Maecenas congue ligula ac quam 
viverra nec consectetur ante 
hendrerit. Donec et mollis dolor. 
Praesent et diam eget libero egestas
mattis sit amet vitae augue. Nam
tincidunt congue enim, ut
porta lorem lacinia consectetur."

sleep 10

Libre à vous d'utiliser autre chose qu'un script shell, bien entendu. Il faut juste penser à faire le stty(1) correspondant afin de forcer l'observation du bit de parité paire (dans le cas contraire, la moitié des caractères seront remplacés par des carrés blancs).

L'instant de vérité

Après avoir ajouté la configuration qui va bien dans /etc/inittab, n'oubliez pas un petit init q pour qu'init tienne compte de votre configuration.

Allumez votre Minitel. Composez le numéro correspondant au modem. Si tout se passe bien, vous entendrez peut-être quelques bruits (bips), puis, le plus important, une tonalité aiguë continue (2 100 Hz, plus exactement) que vous reconnaîtrez sûrement si vous avez déjà utilisé un Minitel avant.

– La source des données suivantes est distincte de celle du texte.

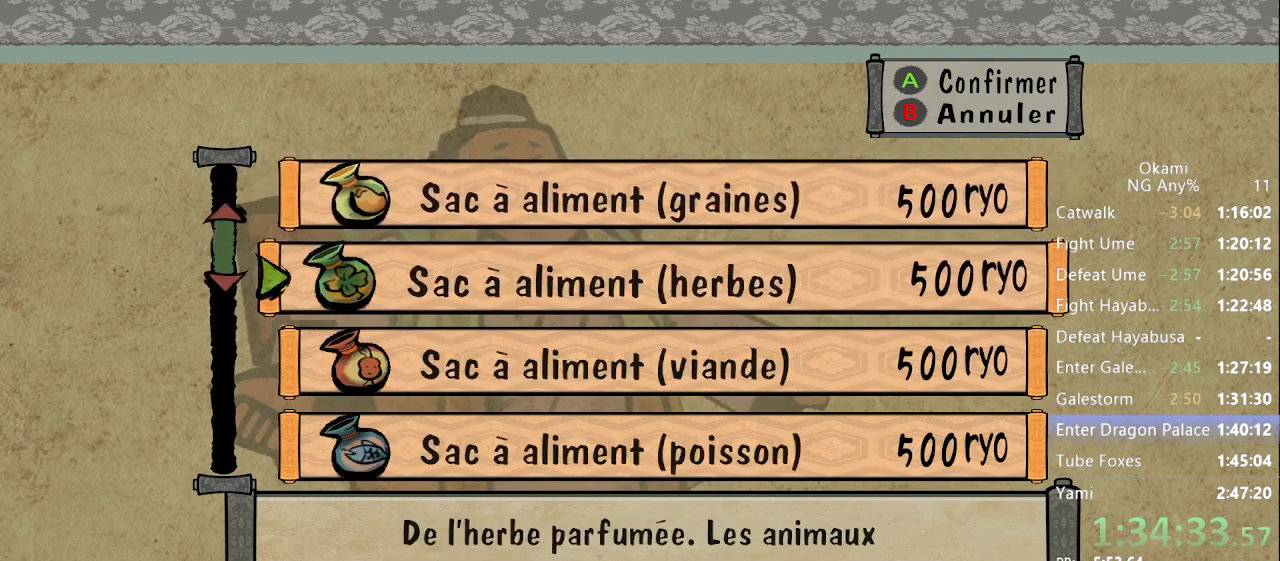
{"dt_ms": 500, "buttons": [], "left_stick": "down", "right_stick": "center", "events": []}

Au moment où vous entendez le 2 100 Hz, appuyez sur la touche Connexion/Fin de votre terminal. Le F en haut à droite est alors remplacé par un C clignotant, qui devient fixe au bout de quelques secondes. Enfin, si tout est bien configuré, votre Minitel affiche votre Lorem Ipsum (ou toute autre application que vous y aurez mise à la place). Et c'est exactement comme ça que cela se passait en 1982.

Conclusion

Étant donné que le service Minitel n'existe désormais plus, c'est une partie du patrimoine français qui est en voie de disparition si nous ne trouvons pas le moyen d'archiver, voire reproduire, ce que l'on pouvait faire sur Minitel entre 1982 et 2012.

Mettre en place un serveur Minitel reste donc bien entendu une idée saugrenue, mais le challenge technique derrière reste particulièrement intéressant. Je salue particulièrement ceux qui, dans les années 80 et 90, ont mis en place leur propre serveur privé, sachant qu'ils disposaient à l'époque de machines beaucoup moins puissantes.